The decision by Swiss voters to ban minarets on Muslim houses of worship resonated across neighboring France on Monday, stoking an already emotional debate on whether burkas should be banned in public and coloring a government-sponsored debate over what it means to be French.
Commentators and officials in France and across Europe took sides Monday on the surprise Swiss decision, passed in a referendum the previous day.

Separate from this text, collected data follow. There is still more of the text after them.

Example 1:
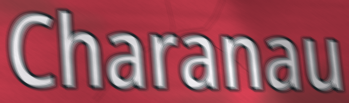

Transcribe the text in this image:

Charanau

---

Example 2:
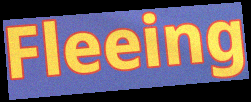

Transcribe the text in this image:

Fleeing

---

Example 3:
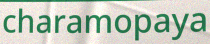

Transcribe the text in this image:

charamopaya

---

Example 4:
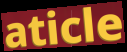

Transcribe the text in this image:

aticle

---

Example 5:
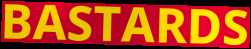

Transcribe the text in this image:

BASTARDS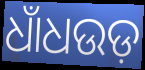
ଧାଁଧଉଡ଼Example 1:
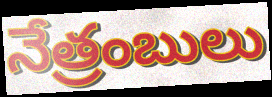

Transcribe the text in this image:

నేత్రంబులు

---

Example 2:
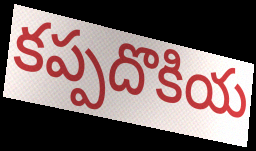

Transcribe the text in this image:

కప్పదొకియ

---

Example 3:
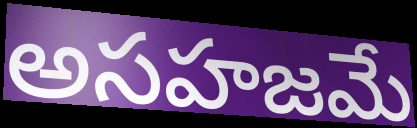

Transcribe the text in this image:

అసహజమే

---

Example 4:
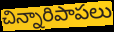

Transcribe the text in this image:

చిన్నారిపాపలు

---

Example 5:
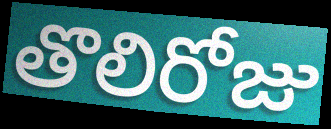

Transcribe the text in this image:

తొలిరోజు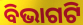
ବିଭାଗଟି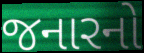
જનારનો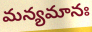
మన్యమానః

French lawmakers who support banning the burka, the all-covering garment worn by some Muslim women, defended themselves against accusations that the move would fuel a growing phobia against Islam in Europe.

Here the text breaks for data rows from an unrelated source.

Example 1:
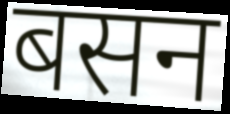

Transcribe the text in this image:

बसन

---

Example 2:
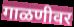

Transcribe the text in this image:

गाळणीवर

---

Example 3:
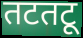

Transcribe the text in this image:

तटतटू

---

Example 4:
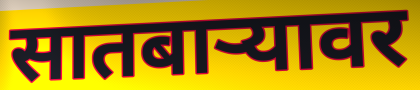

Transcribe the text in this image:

सातबाऱ्यावर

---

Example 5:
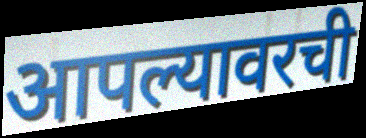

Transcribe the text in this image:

आपल्यावरची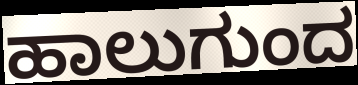
ಹಾಲುಗುಂದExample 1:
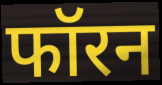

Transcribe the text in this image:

फॉरन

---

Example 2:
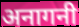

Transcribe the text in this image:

अनागनी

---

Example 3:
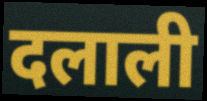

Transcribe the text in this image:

French Socialist Party spokesman Benoit Hamon said the Swiss decision in effect blamed Muslims for "all of Western society's ills," and compared it to the three-month-long public debates on French identity spearheaded by conservative President Nicolas Sarkozy.
"I regret that the president is surrendering himself to this type of stigmatization of foreigners and immigrants by associating national identity and immigration," Hamon said on RTL French radio.
Immigration Minister Eric Besson, who is organizing the nationwide debates, said the Swiss ban on minarets stigmatized Islam. Instead, he said, "We need to favor the emergence of a French Islam that integrates into the values of the republic."
He added that trying to ban the burka was not comparable because "it affects a woman's dignity." In comments to French media, Xavier Bertrand, general secretary of Sarkozy's political party, referred to the burka as a "prison."
After Sarkozy said this summer that the burka was "not welcome in France," a parliamentary panel has been studying whether it should be banned. Meanwhile, the debate over French identity is being conducted through town hall meetings and Internet forums.